# Bulk Calcium Chloride prices in Chicago



## JSC Inc (Aug 31, 2010)

I have a estimate that I need to send out for a large parking garage and they want to have us quote granular "concrete safe" de-icers. We are a big liquid company and that is what we would like to use but they also want a price on granular products. Who in the NW Chicago burbs sells bulk concrete friendly products and what are people paying?

Thanks


----------



## Kubota 8540 (Sep 25, 2009)

This would be 1 pricey load. Approx $500 per ton or $11,500 per semi load.? OUCH !


----------



## Westhardt Corp. (Dec 13, 2009)

You can't get CC in bulk. It's too hygroscopic, and will end up one big block of expensive. You might consider a treated product, as the higher end ones tend to be less corrosive and OK for decks.


----------



## Kubota 8540 (Sep 25, 2009)

Westhardt Corp.;1291021 said:


> You can't get CC in bulk. It's too hygroscopic, and will end up one big block of expensive. You might consider a treated product, as the higher end ones tend to be less corrosive and OK for decks.
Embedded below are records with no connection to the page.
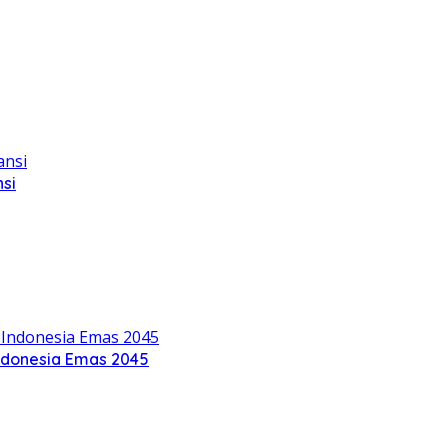
si
ndonesia Emas 2045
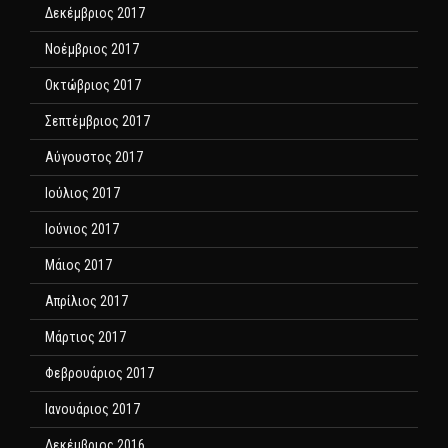
Δεκέμβριος 2017
Νοέμβριος 2017
Οκτώβριος 2017
Σεπτέμβριος 2017
Αύγουστος 2017
Ιούλιος 2017
Ιούνιος 2017
Μάιος 2017
Απρίλιος 2017
Μάρτιος 2017
Φεβρουάριος 2017
Ιανουάριος 2017
Δεκέμβριος 2016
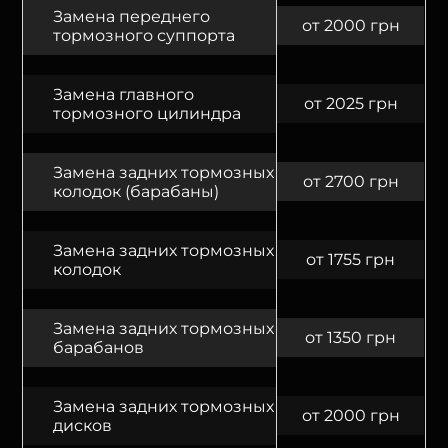
Замена переднего
от 2000 грн
тормозного суппорта
Замена главного
от 2025 грн
тормозного цилиндра
Замена задних тормозных
от 2700 грн
колодок (барабаны)
Замена задних тормозных
от 1755 грн
колодок
Замена задних тормозных
от 1350 грн
барабанов
Замена задних тормозных
от 2000 грн
дисков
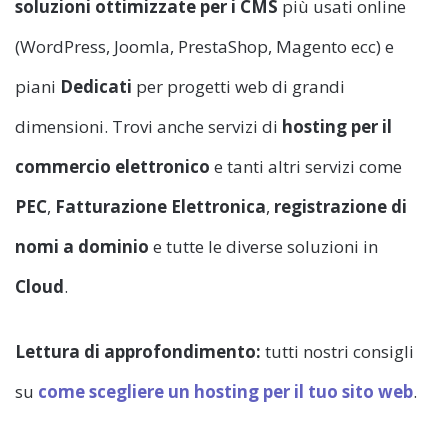
soluzioni ottimizzate per i CMS
più usati online
(WordPress, Joomla, PrestaShop, Magento ecc) e
piani
Dedicati
per progetti web di grandi
dimensioni. Trovi anche servizi di
hosting per il
commercio elettronico
e tanti altri servizi come
PEC
,
Fatturazione Elettronica
,
registrazione di
nomi a dominio
e tutte le diverse soluzioni in
Cloud
.
Lettura di approfondimento:
tutti nostri consigli
su
come scegliere un hosting per il tuo sito web
.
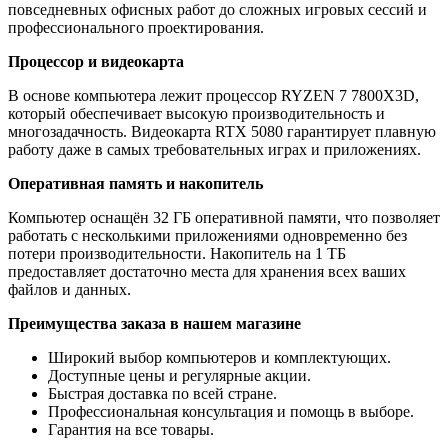
повседневных офисных работ до сложных игровых сессий и
профессионального проектирования.
Процессор и видеокарта
В основе компьютера лежит процессор RYZEN 7 7800X3D,
который обеспечивает высокую производительность и
многозадачность. Видеокарта RTX 5080 гарантирует плавную
работу даже в самых требовательных играх и приложениях.
Оперативная память и накопитель
Компьютер оснащён 32 ГБ оперативной памяти, что позволяет
работать с несколькими приложениями одновременно без
потери производительности. Накопитель на 1 ТБ
предоставляет достаточно места для хранения всех ваших
файлов и данных.
Преимущества заказа в нашем магазине
Широкий выбор компьютеров и комплектующих.
Доступные цены и регулярные акции.
Быстрая доставка по всей стране.
Профессиональная консультация и помощь в выборе.
Гарантия на все товары.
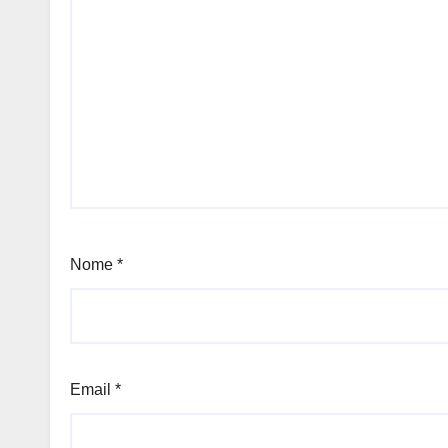
Nome
*
Email
*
Didn't even get that far to think about it being hygroscopic. The PRICE gave me brain numbness. :laughing:


----------



## Westhardt Corp. (Dec 13, 2009)

True, but I've seen 100% CC properties before...talk about spending money on your snow removal...


----------



## Kubota 8540 (Sep 25, 2009)

So you wouldn't load it on Monday and keep it on until Saturday morning?


----------



## Westhardt Corp. (Dec 13, 2009)

Um..._sure_?


----------



## Kubota 8540 (Sep 25, 2009)

Brave man letting it set for 5 days and then trying to dump it. Price of a load of bags still gets me thinking. 40,000 pounds at .25 per pound..... ouch. Guess that's why I use salt on concrete.


----------



## Westhardt Corp. (Dec 13, 2009)

You need to update to the most recent version of "Sarcasm Detector".


----------